ClusterSets¶

Cluster sequences by group

usage: ClusterSets [-h] -s SEQ_FILES [SEQ_FILES ...] [–fasta] [–failed] [–log LOG_FILE] [–delim DELIMITER DELIMITER DELIMITER] [–nproc NPROC] [–outdir OUT_DIR] [–outname OUT_NAME] [–version] [-f BARCODE_FIELD] [-k CLUSTER_FIELD] [–id IDENT] [–start SEQ_START] [–end SEQ_END] [–exec USEARCH_EXEC]

-h, --help¶: show this help message and exit

-s <seq_files>¶: A list of FASTA/FASTQ files containing sequences to process.

--fasta¶: Specify to force output as FASTA rather than FASTQ.

--failed¶: If specified create files containing records that fail processing.

--log <log_file>¶: Specify to write verbose logging to a file. May not be specified with multiple input files.

--delim <delimiter>¶: A list of the three delimiters that separate annotation blocks, field names and values, and values within a field, respectively.

--nproc <nproc>¶: The number of simultaneous computational processes to execute (CPU cores to utilized).

--outdir <out_dir>¶: Specify to changes the output directory to the location specified. The input file directory is used if this is not specified.

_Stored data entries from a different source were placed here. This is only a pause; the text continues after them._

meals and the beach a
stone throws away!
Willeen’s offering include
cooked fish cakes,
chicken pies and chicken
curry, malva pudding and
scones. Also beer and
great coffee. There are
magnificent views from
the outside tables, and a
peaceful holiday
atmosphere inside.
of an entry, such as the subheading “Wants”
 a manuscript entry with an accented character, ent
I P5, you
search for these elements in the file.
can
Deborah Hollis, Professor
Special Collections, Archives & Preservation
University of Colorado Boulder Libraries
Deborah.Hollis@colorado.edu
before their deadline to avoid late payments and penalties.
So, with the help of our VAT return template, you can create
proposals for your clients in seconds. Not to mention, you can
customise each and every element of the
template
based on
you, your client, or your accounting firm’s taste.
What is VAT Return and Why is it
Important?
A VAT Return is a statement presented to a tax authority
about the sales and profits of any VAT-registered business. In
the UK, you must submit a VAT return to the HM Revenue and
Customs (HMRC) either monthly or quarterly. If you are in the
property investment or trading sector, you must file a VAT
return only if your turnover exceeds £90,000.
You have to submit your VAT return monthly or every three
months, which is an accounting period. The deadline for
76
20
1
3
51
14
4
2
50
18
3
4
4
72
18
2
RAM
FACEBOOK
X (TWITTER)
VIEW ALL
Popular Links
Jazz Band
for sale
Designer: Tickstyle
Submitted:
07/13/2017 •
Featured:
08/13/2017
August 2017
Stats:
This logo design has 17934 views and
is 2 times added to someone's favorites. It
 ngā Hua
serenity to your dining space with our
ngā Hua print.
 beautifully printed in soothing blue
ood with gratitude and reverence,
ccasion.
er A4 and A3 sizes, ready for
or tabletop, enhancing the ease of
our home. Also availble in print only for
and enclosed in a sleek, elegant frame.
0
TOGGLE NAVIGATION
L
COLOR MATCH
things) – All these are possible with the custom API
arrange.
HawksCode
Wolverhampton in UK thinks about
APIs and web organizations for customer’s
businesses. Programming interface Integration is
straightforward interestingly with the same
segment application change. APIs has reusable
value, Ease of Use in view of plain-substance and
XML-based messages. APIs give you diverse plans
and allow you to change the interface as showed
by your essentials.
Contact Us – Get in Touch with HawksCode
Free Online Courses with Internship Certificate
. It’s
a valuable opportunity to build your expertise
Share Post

--outname <out_name>¶: Changes the prefix of the successfully processed output file to the string specified. May not be specified with multiple input files.

--version¶: show program’s version number and exit

-f <barcode_field>¶: The annotation field containing annotations, such as UID barcode, for sequence grouping.

-k <cluster_field>¶: The name of the output annotation field to add with the cluster information for each sequence.

--id <ident>¶: The sequence identity threshold for the usearch algorithm.

--start <seq_start>¶: The start of the region to be used for clustering. Together with –end, this parameter can be used to specify a subsequence of each read to use in the clustering algorithm.

--end <seq_end>¶: The end of the region to be used for clustering.

--exec <usearch_exec>¶: The location of the USEARCH executable.

output files:

cluster-pass: clustered reads.
cluster-fail: raw reads failing clustering.

output annotation fields:

CLUSTER: a numeric cluster identifier defining the within-group cluster.